The Finnriver Orchard is a 50 acre organic farm located on a historic former dairy just south of the Chimacum crossroads. The fields and structures have been renovated to create a farm-based gathering space for people of all ages to reconnect to the land-- with a ten acre heritage apple orchard, a working farm collaborative, the Hay Barn event space, a public tasting room and our Cider Garden pavilion and patios.
Our organic orchard features 6,000+ organic heirloom and traditional cider apple trees, with more than 24 old European and early American varieties planted over ten acres in tresslised pyramidal pruning, for open centers that maximize light exposure. Our trees grow on semi-dwarf rootstock that allows us to hand harvest and care for the trees at a human scale.

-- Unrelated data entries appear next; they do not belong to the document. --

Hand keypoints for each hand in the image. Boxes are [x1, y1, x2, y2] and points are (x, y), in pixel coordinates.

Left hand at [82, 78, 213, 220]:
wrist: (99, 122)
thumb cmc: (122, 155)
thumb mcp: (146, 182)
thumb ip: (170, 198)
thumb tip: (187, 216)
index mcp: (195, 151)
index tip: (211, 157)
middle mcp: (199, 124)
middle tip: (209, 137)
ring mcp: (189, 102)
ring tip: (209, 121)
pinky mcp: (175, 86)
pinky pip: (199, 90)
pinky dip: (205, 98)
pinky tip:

We craft our Orchard Series ciders from the Finnriver orchard to celebrate the diversity of these apples, to share the beauty and bounty of this land, and to offer a taste of the complexity and character of this rare heritage fruit. We also source organic and homestead fruit from across the Pacific Northwest for our extensive line-up of contemporary, traditional and botanical ciders.
Along with the apple orchard, the farm grows over 20 acres of diverse organic grains, such as quinoa, wheat and buckwheat. We also keep a flock of geese and sheep to assist in browsing grass and managing weed growth.
We welcome visits to come walk the orchard, learn about the land, and enjoy a taste of what we grow!
Complex, charismatic cider starts with the varieties of apples selected for fermentation. The apples we seek originate with healthy soil, clean water, clear air and the lively light of the sun. There are multiple streams of fruit that flow into Finnriver and the following explanation is for those who are curious about the origins of our apples.
At the Home Farm, the farmers tend a small homestead orchard planted over 25 years ago by Lige and Kay Christian, the previous owners of the land. The intent of this orchard was to experiment with a wide range of varieties and celebrate the diverse uses for different kinds of apples. It was Lige who brought us our first bottle of homemade hard cider and inspired our cidery endeavor! Now we harvest some of these ‘original’ apples for blending into our more traditional ciders, apples like the Yarlington Mill, Brown Snout, and Harry Masters Jersey.
Three miles up the valley, at what we now call the Finrniver Orchard, we have planted a more extensive 10 acre organic orchard, where we are specializing in growing traditional cider apple varieties -- bittersweet and bittersharp fruits high in acids and/or tannins and full of complexity. The first block of trees we planted were actually transplants from the Skagit Valley. When Drew Zimmerman at Red Barn Cidery retired in 2012, we hand dug all 937 of his beloved trees and relocated them to the farm. These are mostly French and English cider trees that are rare in the commercial market and prized among traditional cidermakers. Drew came to visit the orchard every other week for over a year to make sure we were taking good care of those trees as they converted from conventional to organic management and to grow their roots deep in these new soils.
We also source local apples from our neighbors across the Olympic Peninsula during our Calling All Apples campaign in October. A local apple wrangler collects backyard apples that are not suitable for fresh eating and we then ferment this eclectic crew of apples and blend them into our annual Farmstead Cider. We delegate proceeds from sales of these bottles to local education programs and we enjoy featuring a cider that seeks to capture the authentic apple heritage of this community.
We also contract for cider apples with small organic orchardists around the state, in regions ranging from the Okanogan to the Dungeness Valley.
The bulk of our apples, used in the foundation blend for many of our ciders, are Certified Organic dessert apples from eastern Washington's Yakima Valley and Columbia Basin. We source tart varieties, high in acids, for a clean, bright cider. These include varieties such as Granny Smith and Pink Lady. We are able to purchase organic 'seconds' (fruit that is not picture perfect) and help create a demain for more organically grown fruit.
We believe that the finished cider bottle carries the vital elements of earth, air, water and light. Finnriver strives to be part of an agriculture and food culture that honors these elements by farming organically and with salmon-safe practices that support the soil and streams.
Every day we ask ourselves, how can we serve the land with cider?